You can use numpy.argsort with slicing

>>> import numpy as np
>>> A = np.array([1, 7, 9, 2, 0.1, 17, 17, 1.5])
>>> np.argsort(A)[:3]
array([4, 0, 7], dtype=int32)
2
votes

For n-dimentional arrays, this function works well. The indecies are returned in a callable form.
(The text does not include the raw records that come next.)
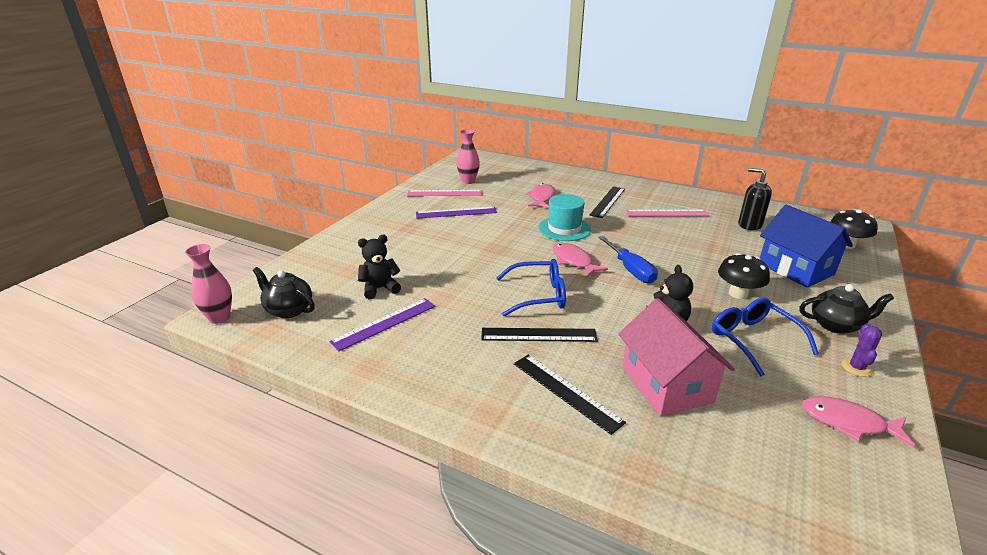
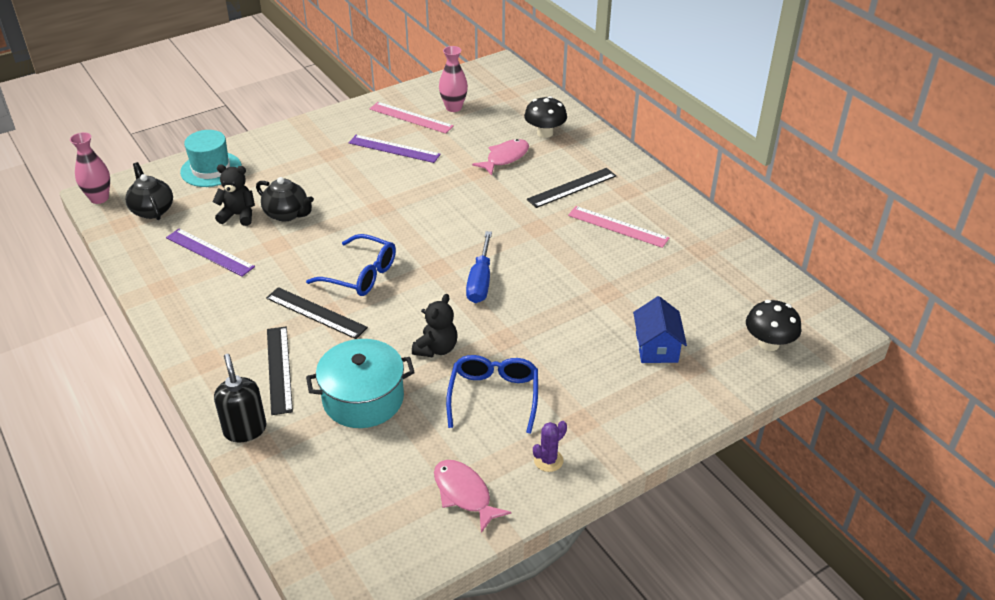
camera: 30 degrees right, 10 degrees up
purple ruler [329,298,435,351] -> purple ruler turned 45 degrees clockwise [166,228,255,277]
turquoise hat [538,194,591,241] -> turquoise hat moved to [180,130,242,187]
pink fish [553,243,608,277] -> none
pink house [618,298,735,416] -> turquoise pot [306,339,415,428]
black mushroom [718,253,770,299] -> black mushroom moved to [524,96,567,138]
black soap dispenser [738,168,772,230] -> black soap dispenser moved to [214,354,267,442]
blue house [760,205,853,288] -> blue house [633,296,687,363], size x0.66
black teapot [799,284,894,334] -> black teapot moved to [256,177,314,222]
If you want a list of the indices to be returned, then you need to transpose the array before you make a list.

To retrieve the k largest, simply pass in -k.

def get_indices_of_k_smallest(arr, k):
    idx = np.argpartition(arr.ravel(), k)
    return tuple(np.array(np.unravel_index(idx, arr.shape))[:, range(min(k, 0), max(k, 0))])
    # if you want it in a list of indices . . . 
    # return np.array(np.unravel_index(idx, arr.shape))[:, range(k)].transpose().tolist()

Example:

r = np.random.RandomState(1234)
arr = r.randint(1, 1000, 2 * 4 * 6).reshape(2, 4, 6)

indices = get_indices_of_k_smallest(arr, 4)
indices
# (array([1, 0, 0, 1], dtype=int64),
#  array([3, 2, 0, 1], dtype=int64),
#  array([3, 0, 3, 3], dtype=int64))

arr[indices]
# array([ 4, 31, 54, 77])

%%timeit
get_indices_of_k_smallest(arr, 4)
# 17.1 µs ± 651 ns per loop (mean ± std. dev. of 7 runs, 100000 loops each)
0
votes

numpy.partition(your_array, k) is an alternative. No slicing necessary as it gives the values sorted until the kth element.